EXERCISES:
A – In the special report on the UN panel's Sri Lanka findings, translate this sentence into French: "A number of credible sources have estimated that there could have been as many as 40,000 civilian deaths."
B – In the special report on the UN panel's Sri Lanka findings, the quoted paragraph 137 says that up to 40,000 civilian deaths "cannot be ruled out" but does not state the number as fact. Using that paragraph, explain why.
C – Write a continuation of the special report on the UN panel's Sri Lanka findings, starting after the last sentence shown.

TEXT SHOWN:

◇ ◇ ◇ ◇ ◇ ◇ ◇

SPECIAL REPORT : Part 306January 28, 2020, 8:36 pm
President Gotabaya Rajapaksa speaking with UNP Leader Ranil Wickremesinghe at the India House on Monday evening, January 27, while outgoing Indian High Commissioner Taranjit Singh Sandhu looks on (Pic by Jude Denzil Pathiraja)
By Shamindra Ferdinando
A once UK-based friend of mine reacted to Midweek piece headlined ‘Alleged war crimes lame excuse to introduce new Constitution’ in the January 15 edition of The Island. Referring to a 10-point summary, at the end of the piece, the writer was reminded of a critically important aspect, not touched at all. The writer, in point form, dealt with issues that had to be critically examined by the incumbent government, ahead of the Feb-March sessions of the Geneva-based United Nations Human Rights Council.
In an e-mail, addressed to the writer, the concerned party, now back in-land like no other,’ stressed: "We should not forget how the UN Panel of Experts (PoE) gathered data." The reference was to the ‘Report of the Secretary General’s Panel of Experts on Accountability in Sri Lanka,’ officially released on March 31, 2011.
Sri Lanka never really examined how the UN panel comprising Marzuki Darusman (Indonesia), Steven R Ratner (US) and Yasmin Sooka (South Africa) reached the controversial conclusion that 40,000 civilians perished in the final assault on the Vanni east front.
Having faulted the Army, on three major counts, the PoE accused Sri Lanka of massacring at least 40,000 civilians. Let me reproduce the paragraph, bearing no 137, verbatim:
"In the limited surveys that have been carried out in the aftermath of the conflict, the percentage of people reporting dead relatives is high. A number of credible sources have estimated that there could have been as many as 40,000 civilian deaths. Two years after the end of the war, there is no reliable figure for civilian deaths, but multiple sources of information indicate that a range of up to 40,000 civilian deaths cannot be ruled out at this stage. Only a proper investigation can lead to the identification of all of the victims and to the formulation of an accurate figure for the total number of civilian deaths."

◇ ◇ ◇ ◇ ◇ ◇ ◇

SOURCE MATERIAL:
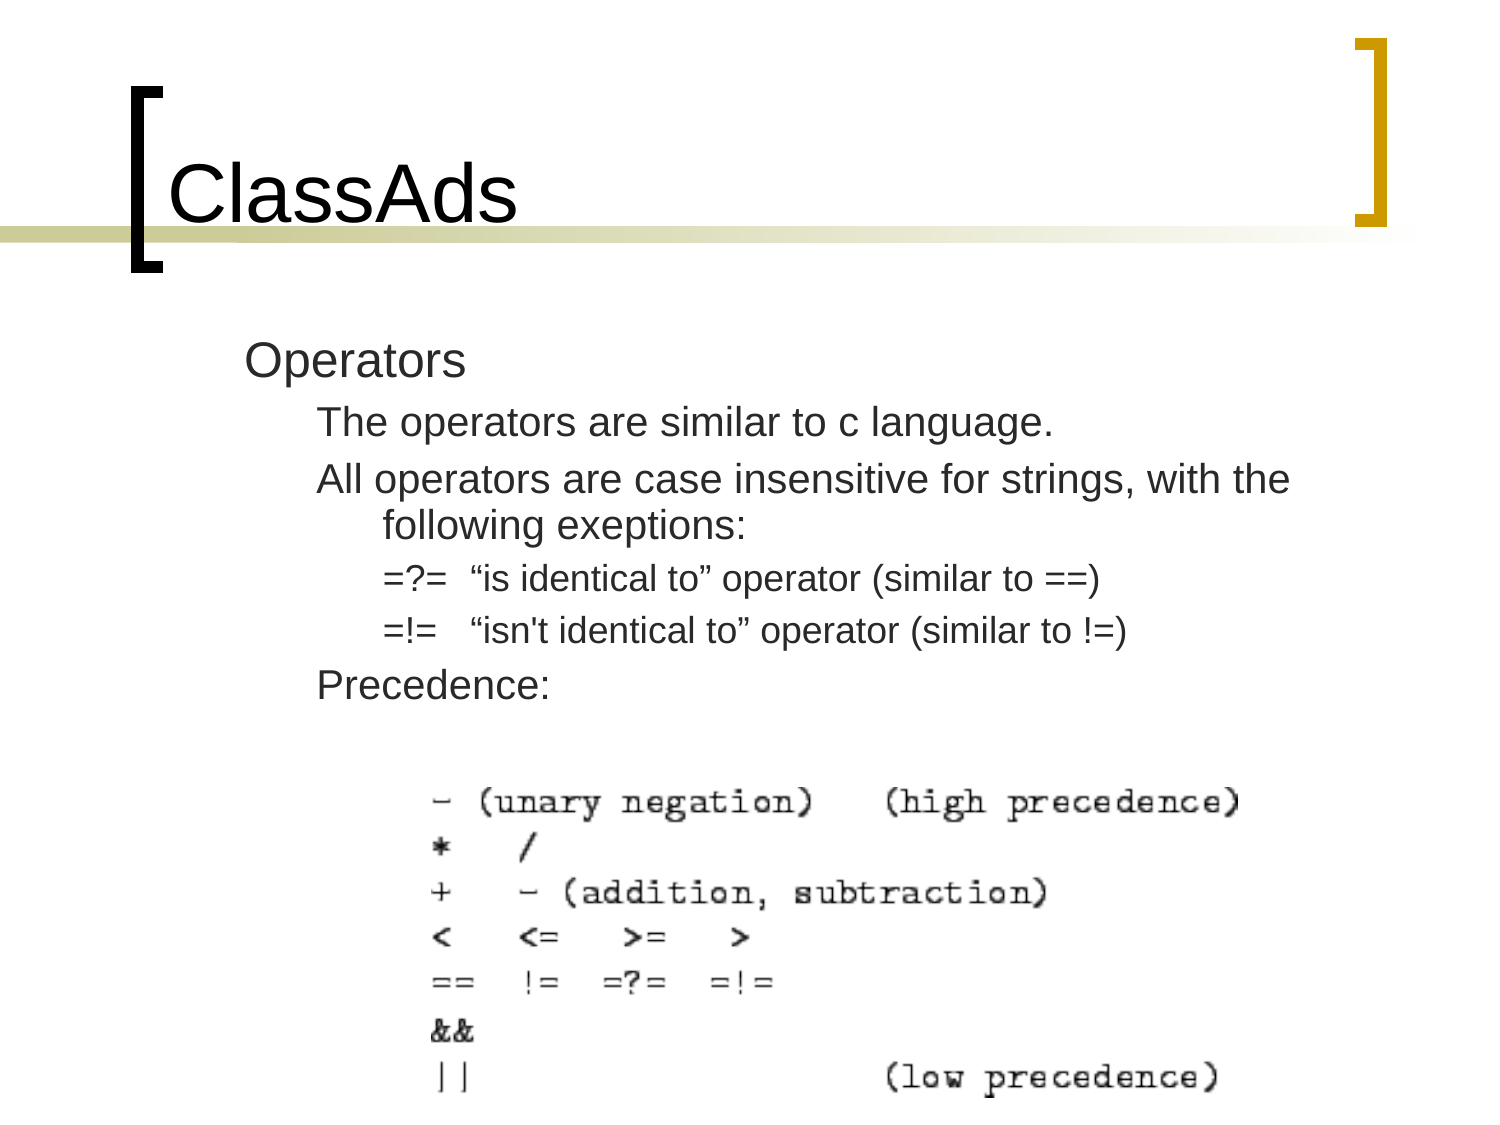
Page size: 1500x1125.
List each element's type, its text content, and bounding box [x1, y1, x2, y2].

◇ ◇ ◇ ◇ ◇ ◇ ◇

RESULTS FOR THE EXERCISE:
A – Un certain nombre de sources crédibles ont estimé qu'il aurait pu y avoir jusqu'à 40 000 morts civils.

B – Two years after the war there was still no reliable figure for civilian deaths. The estimate came only from limited surveys and from multiple credible sources. The paragraph says only a proper investigation could identify all the victims and produce an accurate total.

C –
The UN never revealed these so-called credible sources. Successive governments, including the war-winning Rajapaksa administration, conveniently refrained from raising the contentious issue of mysterious sources. The PoE (paragraph 17, 19 and 23) dealt with/revealed three crucial issues. As the public the response to PoE appeal hadn’t been satisfactory, the Dec 15, 2010 deadline was extended till Dec 31, 2010. The PoE received over 4,000 submissions, from 2,300 persons. The PoE admitted that as the submissions hadn’t been verified, they weren’t used as ‘direct sources’ and finally submissions would remain classified for a period of 20 years, from March 31, 2011.
The way the UN collected war crimes allegations, from hidden sources, in the absence of sufficient information, revealed its bias.
Gotabaya on missing persons
Against Sri Lanka’s pathetic failure to address the post-war issues, even a decade after the successful conclusion of the war, it would be pertinent to discuss two issues (1) reportage of President Gotabaya Rajapaksa’s recent meeting with UN Resident Representative Hanaa Singer at the Presidential Secretariat, and (ii) former Prime Minister Ranil Wickremesinghe interview with South India’s Thanthi TV, in March 2015 as well as a statement by Wickremesinghe, at Rukmale Sri Dharmasoka Vijayaloka Maha Viharaya, on March 1, 2015. Both Rajapaksa and Wickremesinghe dealt with the war dead/missing.
A section of the media declared wartime Defence Secretary Incumbent President, acknowledged for the first time that more than 23,000 people missing for a decade since the end of the conflict, were dead. The AFP, in a Colombo, datelined report ‘Sri Lanka President acknowledges thousands of war missing as dead’ discussed the outcome of the President’s meet with UN Resident Representative, Hanaa Singer.
Aljazeera reported President Gotabaya Rajapaksa statement under the following headline ‘President Rajapaksa says Sri Lanka to treat war missing as dead’
The BBC reported ‘Sri Lanka civil war: Rajapaksa says thousands missing are dead.’
However, the Presidential Secretariat subsequently stated that the statement, attributed to President Gotabaya Rajapaksa had been taken out of context. The Presidential Secretariat emphasized that President Gotabaya Rajapaksa never acknowledged that more than 20,000 missing were dead. "President Gotabaya Rajapaksa did not make any such acknowledgement nor did he make a reference to a number as missing or dead", - the Presidential Secretariat said.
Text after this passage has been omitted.